Esto es lo que logra transmitir magistralmente en este fragmento de su primer capítulo la abogada Julieta Lemaitre, autora del libro 'El derecho como conjuro', recientemente publicado por Siglo de Hombre Editores y la Universidad de los Andes.
Es un texto largo, para los que no tienen afán, que "intenta capturar el impacto emocional de los hechos, y recrear el simbolismo de una iniciación política". Está escrito en primera persona del plural, elaborado a partir de recuerdos de sus entrevistados, de recortes de prensa y documentos judiciales:
"En dos días y una larga noche naufragó la inocencia de los jóvenes urbanos que en 1985 aún creíamos en la paz posible. Fueron largas horas transmitidas por la radio y la incipiente televisión, horas en las que se derrumbó una visión del país y apareció otra, más feroz, en su lugar. Fue cuando nos convencimos de que estábamos en guerra, y que la guerra era implacable, y que era nuestra también. ¿Quiénes éramos, de cuál nosotros hablo? Éramos jóvenes, muchos aún éramos estudiantes de bachillerato, de universidad. Vivíamos en ciudades pequeñas o grandes, oíamos música en casetes, en walkman, bailábamos merengue y salsa, tomábamos rones producidos por los departamentos y, sobre todo, éramos la generación del olvido. Habíamos salido de la nada en un país que acababa de dejar de ser rural, y en consecuencia éramos una generación que no sabía nada, que no entendía nada, que no recordaba nada.
Nos dejamos ilusionar por un presidente antioqueño con pinta de abuelo bonachón que le contaba a todo el mundo que las Memorias de Adriano eran su libro de cabecera, que recitaba poesías y bambucos en los primeros discursos televisados. Era un presidente al que le decíamos por su primer nombre, Belisario, como si lo conociéramos, un presidente que nos prometió en su discurso de posesión que bajo su gobierno no se derramaría “ni una gota más de sangre hermana; ni una gota más de sangre colombiana”. Al poco tiempo de asumir el mandato liberó a todos los presos políticos con una amnistía incondicional, firmó negociaciones de paz con casi todos los grupos guerrilleros, y nos dejó soñar con una paz posible. Por eso, cuando nos pidió hacerlo, pintamos palomas blancas de la paz en las carteleras del colegio, en los muros de las universidades, en las canchas de fútbol y en la calle, incluso nos pintamos palomas en la cara y salimos a marchar.
Paz.
Pero, ¿qué podía significar la paz en esos años? Era la época en que la guerra casi que no merecía llamarse tal, porque los muertos no alcanzaban para tanto, y los ejércitos parecían más preocupados por huir del enemigo que por enfrentarlo.

........

Indica si cada afirmación coincide con el texto sobre 'El derecho como conjuro'. Responde sí o no y cita textualmente las palabras que lo deciden. (a) El libro fue publicado por Siglo de Hombre Editores y la Universidad de los Andes. (b) El fragmento citado está escrito en primera persona del singular. (c) El presidente liberó a los presos políticos mediante una amnistía condicional.

Datos proporcionados:
........

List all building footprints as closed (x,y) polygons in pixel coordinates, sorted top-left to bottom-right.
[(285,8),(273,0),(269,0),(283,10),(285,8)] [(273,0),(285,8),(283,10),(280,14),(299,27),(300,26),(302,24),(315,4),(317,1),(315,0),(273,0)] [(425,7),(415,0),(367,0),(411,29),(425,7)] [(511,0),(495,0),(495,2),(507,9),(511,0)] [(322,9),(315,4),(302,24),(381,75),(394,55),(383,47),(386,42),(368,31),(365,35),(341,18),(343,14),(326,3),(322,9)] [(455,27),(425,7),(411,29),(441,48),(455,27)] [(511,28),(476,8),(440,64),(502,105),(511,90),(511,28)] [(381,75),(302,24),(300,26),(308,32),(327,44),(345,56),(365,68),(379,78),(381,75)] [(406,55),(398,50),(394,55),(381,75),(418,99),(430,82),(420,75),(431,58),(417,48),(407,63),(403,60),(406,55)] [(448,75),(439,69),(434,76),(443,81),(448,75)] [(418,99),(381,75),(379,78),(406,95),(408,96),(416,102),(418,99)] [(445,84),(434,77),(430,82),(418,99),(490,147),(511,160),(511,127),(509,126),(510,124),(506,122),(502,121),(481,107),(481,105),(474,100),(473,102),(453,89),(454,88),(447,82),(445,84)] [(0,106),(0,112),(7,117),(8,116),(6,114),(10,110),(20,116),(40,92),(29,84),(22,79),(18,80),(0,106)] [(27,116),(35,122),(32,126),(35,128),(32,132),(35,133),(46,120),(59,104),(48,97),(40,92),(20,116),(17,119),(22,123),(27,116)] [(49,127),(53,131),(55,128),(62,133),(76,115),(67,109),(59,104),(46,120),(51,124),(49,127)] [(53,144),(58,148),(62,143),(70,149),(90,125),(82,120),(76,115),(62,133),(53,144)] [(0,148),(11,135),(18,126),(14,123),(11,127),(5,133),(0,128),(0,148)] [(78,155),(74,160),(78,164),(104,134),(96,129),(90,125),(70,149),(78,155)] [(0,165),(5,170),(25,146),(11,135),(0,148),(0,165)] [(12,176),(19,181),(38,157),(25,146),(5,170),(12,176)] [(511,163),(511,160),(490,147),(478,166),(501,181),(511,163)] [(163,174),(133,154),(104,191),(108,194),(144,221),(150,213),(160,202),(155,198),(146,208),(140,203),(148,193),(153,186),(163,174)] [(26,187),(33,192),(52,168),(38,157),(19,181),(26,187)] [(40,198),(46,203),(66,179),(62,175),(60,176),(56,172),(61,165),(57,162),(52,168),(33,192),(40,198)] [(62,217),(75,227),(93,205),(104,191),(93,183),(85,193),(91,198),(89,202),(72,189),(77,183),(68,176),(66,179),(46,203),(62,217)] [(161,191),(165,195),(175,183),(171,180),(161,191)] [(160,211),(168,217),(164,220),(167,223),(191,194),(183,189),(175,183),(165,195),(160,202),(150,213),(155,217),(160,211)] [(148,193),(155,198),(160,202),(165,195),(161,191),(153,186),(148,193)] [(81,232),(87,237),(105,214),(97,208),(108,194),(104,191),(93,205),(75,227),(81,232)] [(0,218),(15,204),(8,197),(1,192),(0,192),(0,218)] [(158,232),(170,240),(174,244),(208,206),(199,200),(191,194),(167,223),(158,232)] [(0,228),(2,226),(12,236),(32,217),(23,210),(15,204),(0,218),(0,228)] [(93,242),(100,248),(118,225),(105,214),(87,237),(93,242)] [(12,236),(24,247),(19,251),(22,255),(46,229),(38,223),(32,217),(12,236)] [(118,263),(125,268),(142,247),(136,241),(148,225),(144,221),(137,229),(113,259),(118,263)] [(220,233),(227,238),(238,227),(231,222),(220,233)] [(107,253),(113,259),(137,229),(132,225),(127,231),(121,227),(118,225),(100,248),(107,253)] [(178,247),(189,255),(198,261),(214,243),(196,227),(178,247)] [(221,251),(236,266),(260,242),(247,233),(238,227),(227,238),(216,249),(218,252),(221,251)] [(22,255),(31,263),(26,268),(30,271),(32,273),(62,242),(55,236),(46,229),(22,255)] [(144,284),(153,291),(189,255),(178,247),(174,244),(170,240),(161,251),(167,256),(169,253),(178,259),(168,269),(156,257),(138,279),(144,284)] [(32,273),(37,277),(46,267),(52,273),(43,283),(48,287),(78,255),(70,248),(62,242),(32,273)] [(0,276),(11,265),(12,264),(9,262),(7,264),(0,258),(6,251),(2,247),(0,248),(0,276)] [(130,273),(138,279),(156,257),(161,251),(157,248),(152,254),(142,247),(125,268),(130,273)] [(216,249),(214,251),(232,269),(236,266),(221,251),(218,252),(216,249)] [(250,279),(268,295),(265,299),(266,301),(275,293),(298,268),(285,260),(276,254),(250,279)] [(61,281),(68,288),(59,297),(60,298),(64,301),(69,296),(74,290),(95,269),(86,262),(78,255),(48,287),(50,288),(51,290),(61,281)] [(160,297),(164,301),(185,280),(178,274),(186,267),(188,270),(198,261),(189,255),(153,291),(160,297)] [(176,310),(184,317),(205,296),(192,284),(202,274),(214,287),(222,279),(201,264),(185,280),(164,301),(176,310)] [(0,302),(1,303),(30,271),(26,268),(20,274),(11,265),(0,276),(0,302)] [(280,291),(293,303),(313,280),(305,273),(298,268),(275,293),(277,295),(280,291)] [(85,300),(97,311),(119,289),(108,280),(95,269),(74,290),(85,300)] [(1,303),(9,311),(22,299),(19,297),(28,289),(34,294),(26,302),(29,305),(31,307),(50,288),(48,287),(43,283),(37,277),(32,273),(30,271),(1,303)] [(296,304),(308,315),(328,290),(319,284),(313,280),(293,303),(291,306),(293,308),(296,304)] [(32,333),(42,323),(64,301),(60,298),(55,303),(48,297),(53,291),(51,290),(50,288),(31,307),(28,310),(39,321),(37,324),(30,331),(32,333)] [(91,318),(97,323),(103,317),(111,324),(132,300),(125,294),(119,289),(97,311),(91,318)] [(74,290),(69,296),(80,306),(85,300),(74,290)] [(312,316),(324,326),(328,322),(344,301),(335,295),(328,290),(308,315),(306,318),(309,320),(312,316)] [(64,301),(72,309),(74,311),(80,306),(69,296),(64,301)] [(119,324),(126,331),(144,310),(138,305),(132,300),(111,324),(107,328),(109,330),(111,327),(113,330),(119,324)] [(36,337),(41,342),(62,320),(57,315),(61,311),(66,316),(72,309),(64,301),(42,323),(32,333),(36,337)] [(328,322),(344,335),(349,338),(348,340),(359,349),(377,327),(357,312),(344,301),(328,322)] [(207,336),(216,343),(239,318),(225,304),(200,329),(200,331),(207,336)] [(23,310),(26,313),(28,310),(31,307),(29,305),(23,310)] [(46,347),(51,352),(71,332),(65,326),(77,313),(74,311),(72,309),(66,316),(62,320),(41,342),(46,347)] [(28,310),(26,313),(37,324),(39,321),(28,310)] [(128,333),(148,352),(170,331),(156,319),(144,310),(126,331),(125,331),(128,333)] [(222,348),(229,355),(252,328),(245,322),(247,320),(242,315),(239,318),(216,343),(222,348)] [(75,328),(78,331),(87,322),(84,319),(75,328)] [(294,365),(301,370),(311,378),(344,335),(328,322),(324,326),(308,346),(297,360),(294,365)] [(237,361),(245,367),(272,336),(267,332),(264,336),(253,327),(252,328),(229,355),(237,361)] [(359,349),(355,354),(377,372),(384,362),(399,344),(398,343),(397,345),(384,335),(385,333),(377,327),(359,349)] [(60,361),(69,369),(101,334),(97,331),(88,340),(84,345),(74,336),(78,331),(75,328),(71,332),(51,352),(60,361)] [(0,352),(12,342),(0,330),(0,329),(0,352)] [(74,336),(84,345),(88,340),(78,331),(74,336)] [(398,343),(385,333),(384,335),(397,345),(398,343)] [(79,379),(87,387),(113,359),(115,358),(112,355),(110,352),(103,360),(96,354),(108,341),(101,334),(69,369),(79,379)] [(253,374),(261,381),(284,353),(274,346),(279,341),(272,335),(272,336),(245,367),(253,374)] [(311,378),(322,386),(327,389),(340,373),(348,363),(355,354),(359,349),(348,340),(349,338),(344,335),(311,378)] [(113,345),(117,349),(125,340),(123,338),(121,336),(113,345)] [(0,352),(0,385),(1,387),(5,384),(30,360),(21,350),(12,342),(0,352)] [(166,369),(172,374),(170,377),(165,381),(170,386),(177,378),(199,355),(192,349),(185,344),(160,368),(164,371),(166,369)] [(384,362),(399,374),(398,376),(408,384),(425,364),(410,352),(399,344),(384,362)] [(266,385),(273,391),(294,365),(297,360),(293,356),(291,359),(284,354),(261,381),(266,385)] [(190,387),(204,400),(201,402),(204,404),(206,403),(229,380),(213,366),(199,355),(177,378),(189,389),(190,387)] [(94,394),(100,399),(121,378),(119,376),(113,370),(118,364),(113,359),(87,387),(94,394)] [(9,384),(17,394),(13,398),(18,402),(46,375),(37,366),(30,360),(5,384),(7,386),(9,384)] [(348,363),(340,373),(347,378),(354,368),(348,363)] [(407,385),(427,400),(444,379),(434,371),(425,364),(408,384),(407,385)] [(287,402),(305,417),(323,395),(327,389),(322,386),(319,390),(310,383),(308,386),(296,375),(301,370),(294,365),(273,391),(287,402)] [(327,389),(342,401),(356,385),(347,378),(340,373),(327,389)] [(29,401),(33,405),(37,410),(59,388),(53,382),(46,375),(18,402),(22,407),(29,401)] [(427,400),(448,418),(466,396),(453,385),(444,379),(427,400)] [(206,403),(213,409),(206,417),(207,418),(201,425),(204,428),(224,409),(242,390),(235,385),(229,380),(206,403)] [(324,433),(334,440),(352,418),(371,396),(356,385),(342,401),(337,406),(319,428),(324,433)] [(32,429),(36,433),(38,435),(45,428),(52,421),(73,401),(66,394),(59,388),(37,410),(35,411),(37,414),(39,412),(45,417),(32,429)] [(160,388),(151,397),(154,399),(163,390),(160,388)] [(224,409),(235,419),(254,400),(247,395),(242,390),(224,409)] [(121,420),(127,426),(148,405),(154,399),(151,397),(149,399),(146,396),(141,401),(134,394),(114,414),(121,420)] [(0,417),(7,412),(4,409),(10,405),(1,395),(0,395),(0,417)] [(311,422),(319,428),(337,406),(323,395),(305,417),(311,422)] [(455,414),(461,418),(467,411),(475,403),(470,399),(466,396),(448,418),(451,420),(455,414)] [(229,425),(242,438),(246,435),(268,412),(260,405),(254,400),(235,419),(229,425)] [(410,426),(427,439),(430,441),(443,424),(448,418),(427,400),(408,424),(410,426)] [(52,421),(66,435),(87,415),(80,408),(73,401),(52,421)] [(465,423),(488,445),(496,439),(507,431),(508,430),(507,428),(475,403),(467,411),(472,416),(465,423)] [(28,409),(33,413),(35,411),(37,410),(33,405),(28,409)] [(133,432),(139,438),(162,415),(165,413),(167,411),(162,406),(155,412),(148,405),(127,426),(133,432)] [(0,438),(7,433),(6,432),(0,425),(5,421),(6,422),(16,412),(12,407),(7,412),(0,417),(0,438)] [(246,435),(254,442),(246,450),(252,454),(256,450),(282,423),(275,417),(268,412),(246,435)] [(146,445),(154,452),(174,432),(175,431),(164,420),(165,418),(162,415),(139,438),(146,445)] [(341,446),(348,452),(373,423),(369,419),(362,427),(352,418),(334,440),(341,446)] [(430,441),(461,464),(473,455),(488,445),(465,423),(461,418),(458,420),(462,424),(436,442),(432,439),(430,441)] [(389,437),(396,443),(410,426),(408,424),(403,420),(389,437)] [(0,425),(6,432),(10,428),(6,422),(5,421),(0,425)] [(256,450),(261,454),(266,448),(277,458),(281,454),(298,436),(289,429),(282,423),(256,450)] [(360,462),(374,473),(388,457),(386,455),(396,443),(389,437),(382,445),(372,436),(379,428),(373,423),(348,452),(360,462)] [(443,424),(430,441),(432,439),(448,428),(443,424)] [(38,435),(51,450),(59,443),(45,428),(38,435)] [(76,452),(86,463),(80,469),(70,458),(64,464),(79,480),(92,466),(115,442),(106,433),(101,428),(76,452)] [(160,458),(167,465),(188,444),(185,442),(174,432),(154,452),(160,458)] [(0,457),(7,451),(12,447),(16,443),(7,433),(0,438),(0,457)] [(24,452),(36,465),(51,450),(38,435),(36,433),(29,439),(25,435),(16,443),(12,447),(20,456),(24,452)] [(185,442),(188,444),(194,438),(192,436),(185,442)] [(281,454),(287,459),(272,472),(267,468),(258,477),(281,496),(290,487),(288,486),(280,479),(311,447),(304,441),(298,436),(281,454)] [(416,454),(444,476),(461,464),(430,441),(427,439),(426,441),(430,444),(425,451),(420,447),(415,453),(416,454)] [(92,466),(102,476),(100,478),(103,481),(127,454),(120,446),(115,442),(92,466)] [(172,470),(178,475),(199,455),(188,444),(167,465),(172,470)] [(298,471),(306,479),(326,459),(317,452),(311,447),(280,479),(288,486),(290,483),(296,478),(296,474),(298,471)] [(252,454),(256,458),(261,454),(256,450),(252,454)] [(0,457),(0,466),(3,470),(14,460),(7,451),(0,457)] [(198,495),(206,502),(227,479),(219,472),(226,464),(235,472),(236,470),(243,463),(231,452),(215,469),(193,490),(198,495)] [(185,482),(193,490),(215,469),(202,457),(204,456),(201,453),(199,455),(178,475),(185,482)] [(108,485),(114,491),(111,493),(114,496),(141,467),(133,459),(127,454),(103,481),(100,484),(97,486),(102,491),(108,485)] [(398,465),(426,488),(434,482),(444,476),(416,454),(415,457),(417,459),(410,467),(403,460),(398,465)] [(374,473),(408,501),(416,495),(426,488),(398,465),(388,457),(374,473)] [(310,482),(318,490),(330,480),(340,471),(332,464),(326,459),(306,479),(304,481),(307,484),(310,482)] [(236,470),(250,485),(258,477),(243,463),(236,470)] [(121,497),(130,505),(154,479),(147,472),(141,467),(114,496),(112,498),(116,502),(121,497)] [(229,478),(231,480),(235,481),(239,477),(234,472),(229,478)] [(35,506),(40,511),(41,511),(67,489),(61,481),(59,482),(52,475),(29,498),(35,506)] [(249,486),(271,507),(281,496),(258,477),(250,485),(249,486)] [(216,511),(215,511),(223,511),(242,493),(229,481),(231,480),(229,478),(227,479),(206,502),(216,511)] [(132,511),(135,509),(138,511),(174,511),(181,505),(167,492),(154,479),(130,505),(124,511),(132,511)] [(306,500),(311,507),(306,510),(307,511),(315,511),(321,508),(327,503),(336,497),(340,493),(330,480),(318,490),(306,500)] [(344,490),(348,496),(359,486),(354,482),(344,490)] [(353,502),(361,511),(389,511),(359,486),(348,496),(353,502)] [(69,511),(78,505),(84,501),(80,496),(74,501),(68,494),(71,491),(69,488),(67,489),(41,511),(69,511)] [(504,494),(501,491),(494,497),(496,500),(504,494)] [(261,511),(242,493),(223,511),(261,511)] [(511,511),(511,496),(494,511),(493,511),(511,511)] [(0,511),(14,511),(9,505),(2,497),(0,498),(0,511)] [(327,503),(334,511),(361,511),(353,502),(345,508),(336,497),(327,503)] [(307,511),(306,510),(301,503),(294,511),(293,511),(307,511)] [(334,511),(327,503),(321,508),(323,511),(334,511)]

........

Resultado:
(a) Sí: "recientemente publicado por Siglo de Hombre Editores y la Universidad de los Andes".
(b) No: "Está escrito en primera persona del plural".
(c) No: "liberó a todos los presos políticos con una amnistía incondicional".